Breve esercizio => Riprendi, per favore, il testo sul ricorso nel processo tributario e proseguilo dopo la sua ultima frase.

═════ Testo fornito ═════

Il ricorso è inammissibile se manca una delle indicazioni prescritte dal suddetto articolo.

 

          Orbene, per quanto concerne l’esame del presente scritto è d’uopo evidenziare che l’oggetto ed i motivi della domanda, corrispondenti alle tradizionali categorie del petitum (mediato e immediato) e della causa petendi, sono due elementi essenziali del ricorso, previsti nelle lettere d) ed e) dell’art. 18, e già prima nelle lettere b) e d) dell’art. 15 del D.P.R. n. 636/1972.

          La trattazione congiunta dei suddetti elementi si giustifica sia per lo stretto collegamento tra gli stessi, sia perché per giungere ad una definizione degli stessi occorre preliminarmente fare riferimento al dibattito sulla natura del processo tributario: dalla scelta dell’una o dell’altra impostazione discendono, infatti, pressoché automaticamente, come ineludibili corollari, anche due differenti coppie di definizioni per i due elementi in esame.

═════ Dati estratti ═════

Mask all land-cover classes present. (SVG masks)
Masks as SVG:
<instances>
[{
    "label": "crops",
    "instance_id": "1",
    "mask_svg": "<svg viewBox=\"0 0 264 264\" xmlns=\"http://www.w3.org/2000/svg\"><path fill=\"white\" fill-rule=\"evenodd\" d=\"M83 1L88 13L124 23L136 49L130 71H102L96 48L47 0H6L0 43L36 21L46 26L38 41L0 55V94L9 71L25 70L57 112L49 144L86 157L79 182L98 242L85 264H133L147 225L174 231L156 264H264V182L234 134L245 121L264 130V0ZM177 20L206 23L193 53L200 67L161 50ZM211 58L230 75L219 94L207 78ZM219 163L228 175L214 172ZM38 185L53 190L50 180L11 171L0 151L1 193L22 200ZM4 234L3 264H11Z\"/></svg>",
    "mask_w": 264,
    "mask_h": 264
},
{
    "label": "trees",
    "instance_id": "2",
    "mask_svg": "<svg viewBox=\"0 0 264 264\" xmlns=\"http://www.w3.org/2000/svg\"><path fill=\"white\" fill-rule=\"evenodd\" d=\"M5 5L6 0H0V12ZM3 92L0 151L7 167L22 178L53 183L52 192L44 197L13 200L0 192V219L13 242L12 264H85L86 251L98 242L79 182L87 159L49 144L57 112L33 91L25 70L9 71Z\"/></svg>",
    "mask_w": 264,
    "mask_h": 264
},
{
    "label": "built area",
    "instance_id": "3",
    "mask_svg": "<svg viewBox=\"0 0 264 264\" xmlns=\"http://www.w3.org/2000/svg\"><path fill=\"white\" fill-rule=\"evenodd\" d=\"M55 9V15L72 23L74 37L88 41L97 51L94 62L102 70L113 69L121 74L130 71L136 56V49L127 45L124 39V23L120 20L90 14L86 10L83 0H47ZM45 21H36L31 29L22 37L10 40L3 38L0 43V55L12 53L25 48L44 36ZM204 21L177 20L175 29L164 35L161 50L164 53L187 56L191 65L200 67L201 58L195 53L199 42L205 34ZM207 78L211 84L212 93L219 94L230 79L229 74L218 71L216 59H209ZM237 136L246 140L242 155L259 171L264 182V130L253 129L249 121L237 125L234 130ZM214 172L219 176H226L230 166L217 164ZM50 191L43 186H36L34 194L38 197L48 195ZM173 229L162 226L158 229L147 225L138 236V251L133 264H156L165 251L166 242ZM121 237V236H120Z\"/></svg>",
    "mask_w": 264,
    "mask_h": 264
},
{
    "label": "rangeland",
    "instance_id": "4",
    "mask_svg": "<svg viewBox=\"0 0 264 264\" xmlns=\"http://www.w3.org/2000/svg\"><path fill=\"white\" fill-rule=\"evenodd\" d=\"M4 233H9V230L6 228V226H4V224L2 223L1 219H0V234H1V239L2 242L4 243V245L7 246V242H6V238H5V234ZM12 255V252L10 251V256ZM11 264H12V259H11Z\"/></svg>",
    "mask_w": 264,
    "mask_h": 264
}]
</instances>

═════

Risultato del compito =>
          Per chi ritiene di attribuire al processo tributario la natura di un giudizio di impugnazione-annullamento, l’oggetto immediato della domanda sarà normalmente costituito dal provvedimento, richiesto al giudice, consistente nell’annullamento dell’atto impositivo impugnato, ovvero nella declaratoria di nullità dello stesso, previo accertamento dei vizi specificamente allegati dal ricorrente; l’oggetto mediato sarà, invece, ravvisabile nella tutela dell’interesse legittimo leso dall’atto dell’Amministrazione finanziaria.

          Nei processi di rimborso, invece, il petitum consisterà nell’accertamento di un credito al contribuente e nella conseguente condanna dell’Amministrazione a soddisfarlo, previo annullamento dell’atto che ha negato il rimborso.

Ciò posto, i motivi di regola non potranno altro che consistere nelle ragioni giuridiche e di fatto per le quali, ad avviso del ricorrente, l’atto impugnato (o la parte contestata di esso) è annullabile o radicalmente e irreversibilmente viziato.

Nei processi di rimborso, invece, indicare i motivi significherà indicare il fatto da cui scaturisce il diritto al rimborso e la ragione per cui si ritiene indebito il pagamento preteso dall’Amministrazione.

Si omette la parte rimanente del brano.